In 2023, the Quebec Statistics Institute counted 177,000 minimum wage jobs, or only 4% of the salaried workforce in the province.

By definition, minimum wage workers also have lower purchasing power than other citizens, since they are the lowest paid in society. The impact of their salary on the rise in prices is therefore all the more marginal: there is little chance that they will increase the price of new cars, homes for owner-occupiers, plane tickets or luxury foods, For example.

Effective increases

This is also what makes the increase in the minimum wage particularly relevant to improve their condition, since the increase in their income does not itself increase the price of what they consume.

“On net, an increase in the minimum wage considerably increases the real purchasing power of low earners,” notes Pierre Fortin, who has devoted his research to the issue.

Conversely, salary increases affecting civil servants, health workers, construction workers and education workers, who are very numerous in society, have a greater impact on inflation.

Increases faster than inflation

In general, Quebec has increased the minimum wage faster than the consumer price index (CPI) 18 out of 25 years since 2000, note researchers Suzie St-Cerny and Luc Godbout, from the Chair in taxation and public finance from the University of Sherbrooke.

In their latest study in April 2024, they note that the minimum wage increased by 26%, while the CPI increased by 20% during this period.

With each increase, organizations such as the Canadian Federation of Independent Business and the Conseil du patronat du Québec highlight the effect it will have on the prices of products and services sold by SMEs.

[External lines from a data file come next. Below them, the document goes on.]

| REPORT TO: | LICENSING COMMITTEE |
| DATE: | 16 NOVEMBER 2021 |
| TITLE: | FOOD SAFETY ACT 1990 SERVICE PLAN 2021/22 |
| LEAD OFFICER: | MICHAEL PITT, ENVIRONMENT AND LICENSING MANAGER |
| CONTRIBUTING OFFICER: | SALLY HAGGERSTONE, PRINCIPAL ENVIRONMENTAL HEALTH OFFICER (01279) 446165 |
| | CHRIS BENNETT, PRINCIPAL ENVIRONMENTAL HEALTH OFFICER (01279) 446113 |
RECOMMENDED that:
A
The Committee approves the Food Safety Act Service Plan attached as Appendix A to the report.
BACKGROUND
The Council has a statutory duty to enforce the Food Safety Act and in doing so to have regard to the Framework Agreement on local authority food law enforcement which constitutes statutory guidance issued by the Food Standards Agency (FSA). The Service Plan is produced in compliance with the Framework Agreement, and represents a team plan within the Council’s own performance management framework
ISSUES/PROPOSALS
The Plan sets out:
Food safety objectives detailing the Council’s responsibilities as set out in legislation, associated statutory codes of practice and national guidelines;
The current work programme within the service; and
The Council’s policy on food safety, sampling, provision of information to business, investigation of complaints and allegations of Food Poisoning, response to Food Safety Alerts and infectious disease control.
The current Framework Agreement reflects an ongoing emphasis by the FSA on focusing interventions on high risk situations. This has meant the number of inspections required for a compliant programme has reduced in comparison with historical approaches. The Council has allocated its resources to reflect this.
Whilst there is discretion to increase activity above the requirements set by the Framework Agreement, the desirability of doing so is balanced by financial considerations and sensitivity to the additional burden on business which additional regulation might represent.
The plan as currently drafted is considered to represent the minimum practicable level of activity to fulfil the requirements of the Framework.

This effect is real, recognizes Pierre Fortin. But inflation is calculated across the entire economy. “It represents a very small fraction of all the prices. »

Given its benefits on the purchasing power of the most vulnerable in society, “we want to have a minimum wage as high as possible, but not to the point of spreading unemployment among workers at the bottom of the scale,” points out Pierre Fort.

According to him, this is therefore the criterion which should guide the government’s policy in this area: not making the situation of the poor worse by discouraging employers from hiring them.